With that lets get to the recipe. I hope you enjoy this as much as we did. This cake is so bright and flavorful. It was as fun to look at as it was to eat.
Blood Orange Loaf Cake
1 c (2 sticks) soft unsalted butter
1 1/2 c granulated sugar
2 TBSP blood orange zest (zest of 1 medium orange)
1 c juice of blood orange (2 medium oranges)
1/2 tsp baking powder
1 tsp salt
2 c all purpose flour
1/4 c milk
For the glaze:
1 c powdered sugar
1/2 c blood orange juice (juice from 1 orange)
Preheat oven to 350f (180c). Prepare a 9x5 loaf pan by spraying with avocado oil and sprinkling with granulated sugar. Set aside.
To a small mixing bowl add 1 1/2 c sugar and 2 TBSP blood orange zest. using your hands rub the zest into the sugar till it has the consistency of wet sand. This releases oils from the zest creating a more powerful citrus flavor.

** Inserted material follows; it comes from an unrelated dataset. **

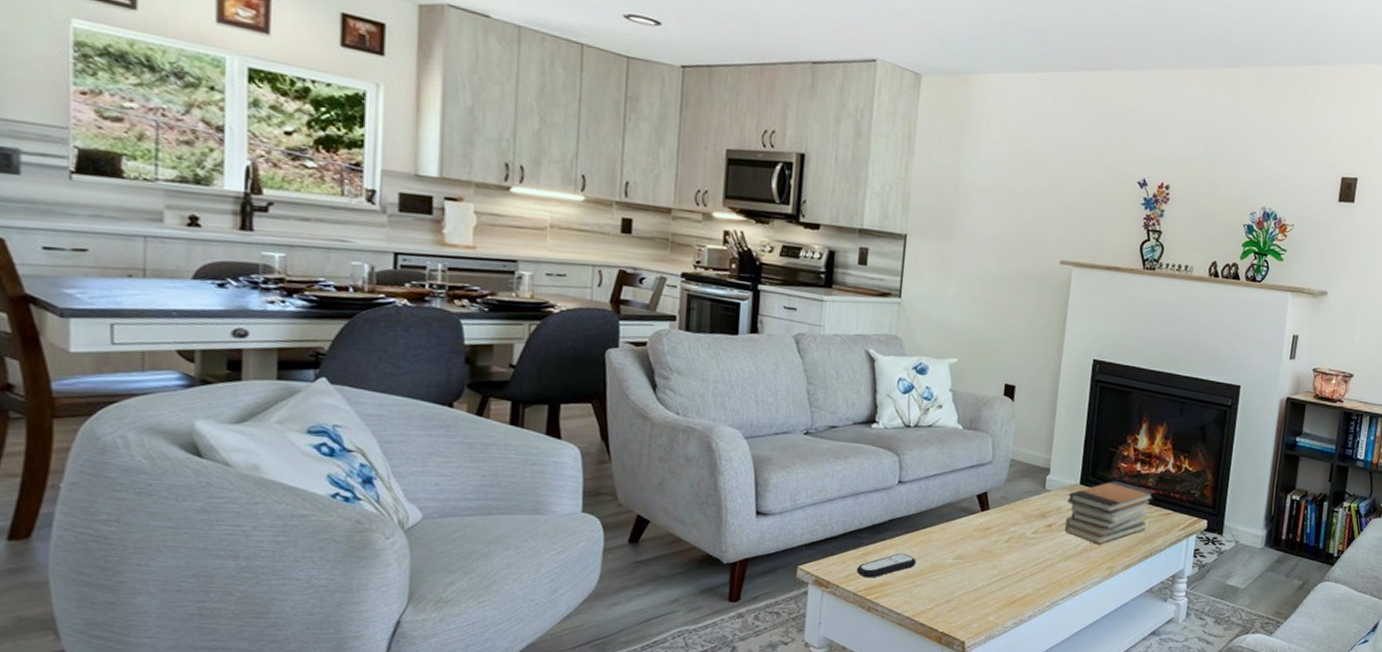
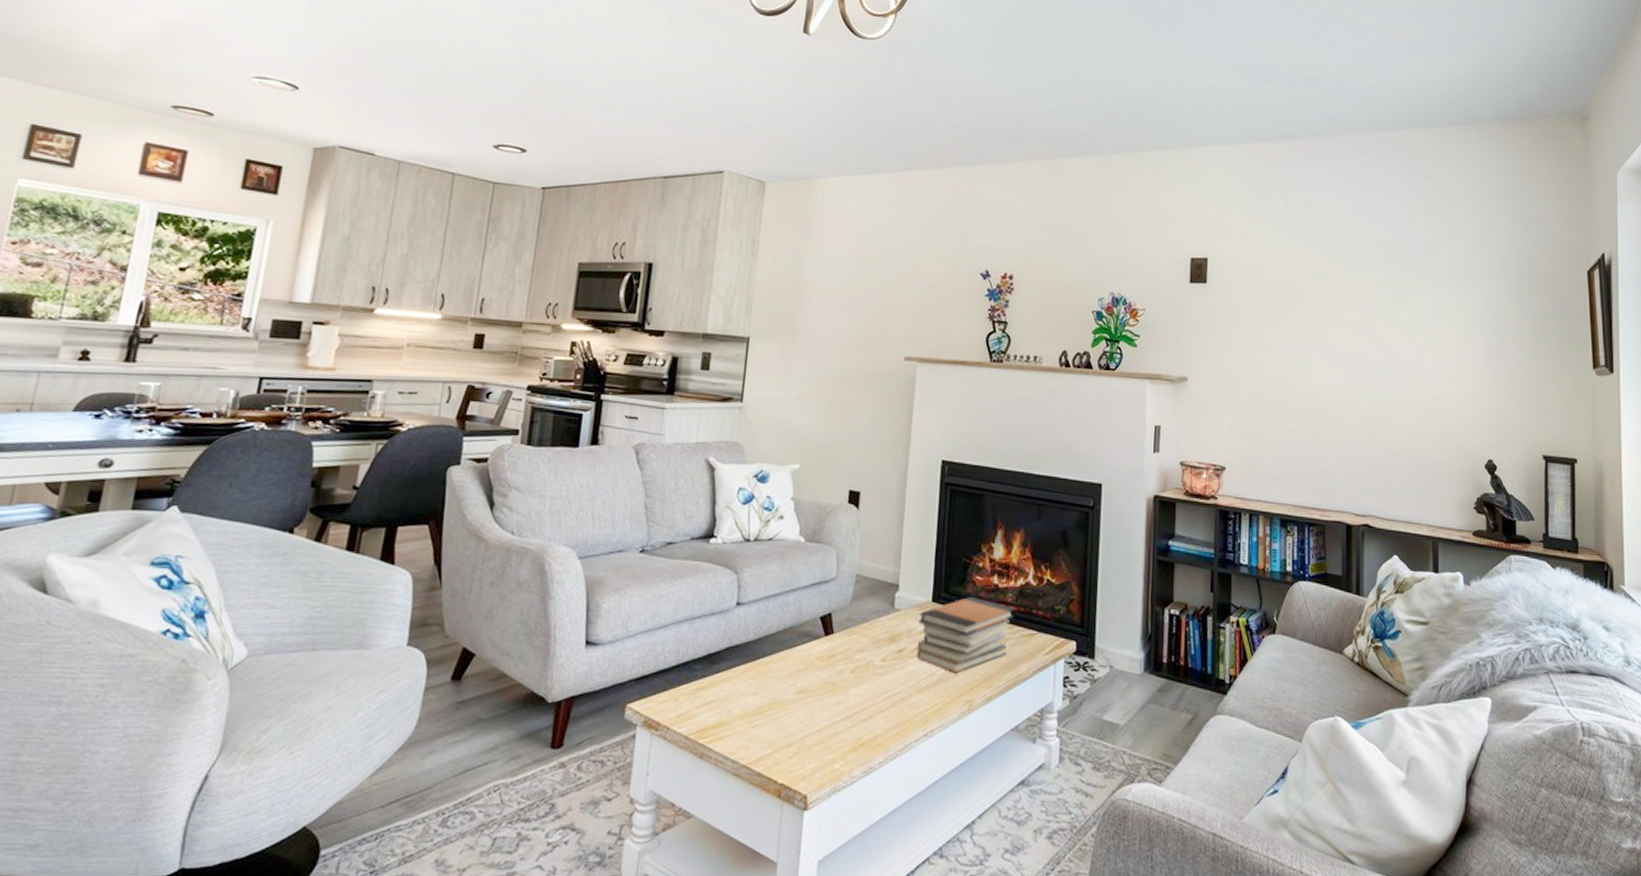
remote control: present [856,553,916,578] -> none [689,687,754,718]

To a medium mixing bowl add butter and sugar mixture. Cream together for about 3 minutes till fluffy and turn a light pale color. Add in eggs and mix again for another 3 minutes getting it back to that fluffy texture and pale color. Add in salt and baking powder and mix till combined. Then add in blood orange juice and whisk together.
Add half the flour folding into the batter. Alternate adding in the milk and mix just till combined. Add the rest of the flour and fold in gently being sure not over mix (for more information on this be sure to read the post)
Add batter to your loaf pan and bake for 40-45 minutes. Once it is fully baked (poke with a metal prong if soft crumbs come out it is done) take out of the oven and allow to cool for 10 minutes before turning the loaf out of the pan. I love this trick for a clean release every time. Let cake cool completely before adding glaze.
While cake cools mix together the powdered sugar and blood orange. You want it to be the consistency of Elmer's glue. Add more powdered sugar to thicken it and more blood orange juice to make it thinner. Por on top of cooled cake. Slice and enjoy. I especially love this recipe for a Sunday brunch or lazy Saturday morning.